Faithfully repeat all of the records, as they are written below.

((

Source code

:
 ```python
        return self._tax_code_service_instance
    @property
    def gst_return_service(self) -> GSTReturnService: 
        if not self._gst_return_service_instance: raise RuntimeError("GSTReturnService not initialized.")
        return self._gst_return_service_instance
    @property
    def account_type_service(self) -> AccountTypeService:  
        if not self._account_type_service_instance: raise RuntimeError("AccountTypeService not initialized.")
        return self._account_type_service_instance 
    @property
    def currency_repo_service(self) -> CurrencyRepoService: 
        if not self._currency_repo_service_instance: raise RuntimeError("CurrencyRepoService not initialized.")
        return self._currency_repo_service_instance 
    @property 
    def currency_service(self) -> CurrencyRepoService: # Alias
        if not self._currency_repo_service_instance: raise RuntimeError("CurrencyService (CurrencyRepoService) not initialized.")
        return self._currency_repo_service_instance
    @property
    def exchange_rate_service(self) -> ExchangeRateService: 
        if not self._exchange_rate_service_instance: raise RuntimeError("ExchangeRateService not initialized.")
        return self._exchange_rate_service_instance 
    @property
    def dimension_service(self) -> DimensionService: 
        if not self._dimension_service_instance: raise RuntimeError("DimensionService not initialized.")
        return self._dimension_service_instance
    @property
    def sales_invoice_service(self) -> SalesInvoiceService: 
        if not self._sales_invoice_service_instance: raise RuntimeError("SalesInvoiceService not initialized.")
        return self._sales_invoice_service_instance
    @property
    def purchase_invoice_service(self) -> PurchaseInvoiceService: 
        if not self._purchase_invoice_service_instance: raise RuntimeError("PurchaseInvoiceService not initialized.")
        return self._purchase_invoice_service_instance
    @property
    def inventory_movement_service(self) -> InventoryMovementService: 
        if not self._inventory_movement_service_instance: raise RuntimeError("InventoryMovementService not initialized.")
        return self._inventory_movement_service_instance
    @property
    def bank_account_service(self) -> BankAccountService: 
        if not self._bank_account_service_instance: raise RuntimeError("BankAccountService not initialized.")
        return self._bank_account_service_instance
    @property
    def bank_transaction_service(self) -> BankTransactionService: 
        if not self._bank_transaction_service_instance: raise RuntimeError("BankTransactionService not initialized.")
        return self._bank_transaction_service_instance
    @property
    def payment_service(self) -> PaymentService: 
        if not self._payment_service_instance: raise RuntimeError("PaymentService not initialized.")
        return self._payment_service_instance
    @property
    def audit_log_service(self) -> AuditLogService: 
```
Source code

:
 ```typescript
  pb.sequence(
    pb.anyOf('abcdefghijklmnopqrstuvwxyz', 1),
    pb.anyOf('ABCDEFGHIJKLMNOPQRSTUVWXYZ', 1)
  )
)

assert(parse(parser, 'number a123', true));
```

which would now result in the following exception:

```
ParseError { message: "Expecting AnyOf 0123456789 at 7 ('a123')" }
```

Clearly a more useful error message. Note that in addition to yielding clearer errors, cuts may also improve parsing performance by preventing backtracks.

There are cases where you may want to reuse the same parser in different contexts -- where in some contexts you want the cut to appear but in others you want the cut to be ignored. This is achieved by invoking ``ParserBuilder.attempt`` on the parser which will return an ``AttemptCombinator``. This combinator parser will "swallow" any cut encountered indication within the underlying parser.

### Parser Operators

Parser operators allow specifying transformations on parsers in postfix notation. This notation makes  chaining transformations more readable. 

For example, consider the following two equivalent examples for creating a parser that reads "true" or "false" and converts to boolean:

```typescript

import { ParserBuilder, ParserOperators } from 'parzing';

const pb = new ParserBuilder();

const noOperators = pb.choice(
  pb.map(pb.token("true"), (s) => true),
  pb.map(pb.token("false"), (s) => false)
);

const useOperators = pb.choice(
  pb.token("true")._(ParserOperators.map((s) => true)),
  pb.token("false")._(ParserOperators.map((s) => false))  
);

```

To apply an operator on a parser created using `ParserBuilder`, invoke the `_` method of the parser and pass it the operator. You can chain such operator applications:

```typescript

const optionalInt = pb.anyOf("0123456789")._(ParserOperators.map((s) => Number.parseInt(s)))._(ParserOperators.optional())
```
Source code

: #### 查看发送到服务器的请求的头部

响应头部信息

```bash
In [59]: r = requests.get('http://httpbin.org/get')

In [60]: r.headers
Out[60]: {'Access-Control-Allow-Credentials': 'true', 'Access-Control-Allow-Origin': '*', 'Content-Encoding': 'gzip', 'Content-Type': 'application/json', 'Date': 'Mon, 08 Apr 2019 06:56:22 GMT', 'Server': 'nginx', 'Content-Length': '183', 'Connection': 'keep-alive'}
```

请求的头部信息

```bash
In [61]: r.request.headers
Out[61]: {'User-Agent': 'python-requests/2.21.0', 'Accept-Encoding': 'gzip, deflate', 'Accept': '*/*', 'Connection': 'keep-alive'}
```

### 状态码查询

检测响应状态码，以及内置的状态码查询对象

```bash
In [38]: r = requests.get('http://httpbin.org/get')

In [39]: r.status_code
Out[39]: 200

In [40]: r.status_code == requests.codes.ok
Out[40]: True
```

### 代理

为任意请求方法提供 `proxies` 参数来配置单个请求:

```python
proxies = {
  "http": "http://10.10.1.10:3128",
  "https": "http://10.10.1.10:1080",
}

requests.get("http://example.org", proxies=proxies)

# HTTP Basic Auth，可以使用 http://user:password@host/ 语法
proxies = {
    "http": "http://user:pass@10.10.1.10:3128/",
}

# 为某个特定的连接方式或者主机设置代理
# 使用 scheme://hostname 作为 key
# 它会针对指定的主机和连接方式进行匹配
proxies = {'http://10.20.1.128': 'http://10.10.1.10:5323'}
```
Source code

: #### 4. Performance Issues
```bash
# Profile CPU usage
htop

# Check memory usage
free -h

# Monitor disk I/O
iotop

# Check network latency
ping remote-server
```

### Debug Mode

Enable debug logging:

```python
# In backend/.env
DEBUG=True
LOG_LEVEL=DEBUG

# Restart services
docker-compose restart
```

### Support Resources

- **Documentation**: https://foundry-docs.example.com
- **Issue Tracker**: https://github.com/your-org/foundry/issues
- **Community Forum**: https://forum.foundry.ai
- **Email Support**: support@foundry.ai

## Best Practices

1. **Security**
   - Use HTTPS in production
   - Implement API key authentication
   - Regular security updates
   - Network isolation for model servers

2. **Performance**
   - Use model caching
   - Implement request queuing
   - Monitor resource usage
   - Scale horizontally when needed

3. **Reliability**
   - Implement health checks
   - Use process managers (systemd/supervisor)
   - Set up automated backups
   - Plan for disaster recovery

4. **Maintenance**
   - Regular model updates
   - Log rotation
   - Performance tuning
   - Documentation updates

))

• **Response to this exercise**:
Source code

:
 ```python
        return self._tax_code_service_instance
    @property
    def gst_return_service(self) -> GSTReturnService: 
        if not self._gst_return_service_instance: raise RuntimeError("GSTReturnService not initialized.")
        return self._gst_return_service_instance
    @property
    def account_type_service(self) -> AccountTypeService:  
        if not self._account_type_service_instance: raise RuntimeError("AccountTypeService not initialized.")
        return self._account_type_service_instance 
    @property
    def currency_repo_service(self) -> CurrencyRepoService: 
        if not self._currency_repo_service_instance: raise RuntimeError("CurrencyRepoService not initialized.")
        return self._currency_repo_service_instance 
    @property 
    def currency_service(self) -> CurrencyRepoService: # Alias
        if not self._currency_repo_service_instance: raise RuntimeError("CurrencyService (CurrencyRepoService) not initialized.")
        return self._currency_repo_service_instance
    @property
    def exchange_rate_service(self) -> ExchangeRateService: 
        if not self._exchange_rate_service_instance: raise RuntimeError("ExchangeRateService not initialized.")
        return self._exchange_rate_service_instance 
    @property
    def dimension_service(self) -> DimensionService: 
        if not self._dimension_service_instance: raise RuntimeError("DimensionService not initialized.")
        return self._dimension_service_instance
    @property
    def sales_invoice_service(self) -> SalesInvoiceService: 
        if not self._sales_invoice_service_instance: raise RuntimeError("SalesInvoiceService not initialized.")
        return self._sales_invoice_service_instance
    @property
    def purchase_invoice_service(self) -> PurchaseInvoiceService: 
        if not self._purchase_invoice_service_instance: raise RuntimeError("PurchaseInvoiceService not initialized.")
        return self._purchase_invoice_service_instance
    @property
    def inventory_movement_service(self) -> InventoryMovementService: 
        if not self._inventory_movement_service_instance: raise RuntimeError("InventoryMovementService not initialized.")
        return self._inventory_movement_service_instance
    @property
    def bank_account_service(self) -> BankAccountService: 
        if not self._bank_account_service_instance: raise RuntimeError("BankAccountService not initialized.")
        return self._bank_account_service_instance
    @property
    def bank_transaction_service(self) -> BankTransactionService: 
        if not self._bank_transaction_service_instance: raise RuntimeError("BankTransactionService not initialized.")
        return self._bank_transaction_service_instance
    @property
    def payment_service(self) -> PaymentService: 
        if not self._payment_service_instance: raise RuntimeError("PaymentService not initialized.")
        return self._payment_service_instance
    @property
    def audit_log_service(self) -> AuditLogService: 
```
Source code

:
 ```typescript
  pb.sequence(
    pb.anyOf('abcdefghijklmnopqrstuvwxyz', 1),
    pb.anyOf('ABCDEFGHIJKLMNOPQRSTUVWXYZ', 1)
  )
)

assert(parse(parser, 'number a123', true));
```

which would now result in the following exception:

```
ParseError { message: "Expecting AnyOf 0123456789 at 7 ('a123')" }
```

Clearly a more useful error message. Note that in addition to yielding clearer errors, cuts may also improve parsing performance by preventing backtracks.

There are cases where you may want to reuse the same parser in different contexts -- where in some contexts you want the cut to appear but in others you want the cut to be ignored. This is achieved by invoking ``ParserBuilder.attempt`` on the parser which will return an ``AttemptCombinator``. This combinator parser will "swallow" any cut encountered indication within the underlying parser.

### Parser Operators

Parser operators allow specifying transformations on parsers in postfix notation. This notation makes  chaining transformations more readable. 

For example, consider the following two equivalent examples for creating a parser that reads "true" or "false" and converts to boolean:

```typescript

import { ParserBuilder, ParserOperators } from 'parzing';

const pb = new ParserBuilder();

const noOperators = pb.choice(
  pb.map(pb.token("true"), (s) => true),
  pb.map(pb.token("false"), (s) => false)
);

const useOperators = pb.choice(
  pb.token("true")._(ParserOperators.map((s) => true)),
  pb.token("false")._(ParserOperators.map((s) => false))  
);

```

To apply an operator on a parser created using `ParserBuilder`, invoke the `_` method of the parser and pass it the operator. You can chain such operator applications:

```typescript

const optionalInt = pb.anyOf("0123456789")._(ParserOperators.map((s) => Number.parseInt(s)))._(ParserOperators.optional())
```
Source code

: #### 查看发送到服务器的请求的头部

响应头部信息

```bash
In [59]: r = requests.get('http://httpbin.org/get')

In [60]: r.headers
Out[60]: {'Access-Control-Allow-Credentials': 'true', 'Access-Control-Allow-Origin': '*', 'Content-Encoding': 'gzip', 'Content-Type': 'application/json', 'Date': 'Mon, 08 Apr 2019 06:56:22 GMT', 'Server': 'nginx', 'Content-Length': '183', 'Connection': 'keep-alive'}
```

请求的头部信息

```bash
In [61]: r.request.headers
Out[61]: {'User-Agent': 'python-requests/2.21.0', 'Accept-Encoding': 'gzip, deflate', 'Accept': '*/*', 'Connection': 'keep-alive'}
```

### 状态码查询

检测响应状态码，以及内置的状态码查询对象

```bash
In [38]: r = requests.get('http://httpbin.org/get')

In [39]: r.status_code
Out[39]: 200

In [40]: r.status_code == requests.codes.ok
Out[40]: True
```

### 代理

为任意请求方法提供 `proxies` 参数来配置单个请求:

```python
proxies = {
  "http": "http://10.10.1.10:3128",
  "https": "http://10.10.1.10:1080",
}

requests.get("http://example.org", proxies=proxies)

# HTTP Basic Auth，可以使用 http://user:password@host/ 语法
proxies = {
    "http": "http://user:pass@10.10.1.10:3128/",
}

# 为某个特定的连接方式或者主机设置代理
# 使用 scheme://hostname 作为 key
# 它会针对指定的主机和连接方式进行匹配
proxies = {'http://10.20.1.128': 'http://10.10.1.10:5323'}
```
Source code

: #### 4. Performance Issues
```bash
# Profile CPU usage
htop

# Check memory usage
free -h

# Monitor disk I/O
iotop

# Check network latency
ping remote-server
```

### Debug Mode

Enable debug logging:

```python
# In backend/.env
DEBUG=True
LOG_LEVEL=DEBUG

# Restart services
docker-compose restart
```

### Support Resources

- **Documentation**: https://foundry-docs.example.com
- **Issue Tracker**: https://github.com/your-org/foundry/issues
- **Community Forum**: https://forum.foundry.ai
- **Email Support**: support@foundry.ai

## Best Practices

1. **Security**
   - Use HTTPS in production
   - Implement API key authentication
   - Regular security updates
   - Network isolation for model servers

2. **Performance**
   - Use model caching
   - Implement request queuing
   - Monitor resource usage
   - Scale horizontally when needed

3. **Reliability**
   - Implement health checks
   - Use process managers (systemd/supervisor)
   - Set up automated backups
   - Plan for disaster recovery

4. **Maintenance**
   - Regular model updates
   - Log rotation
   - Performance tuning
   - Documentation updates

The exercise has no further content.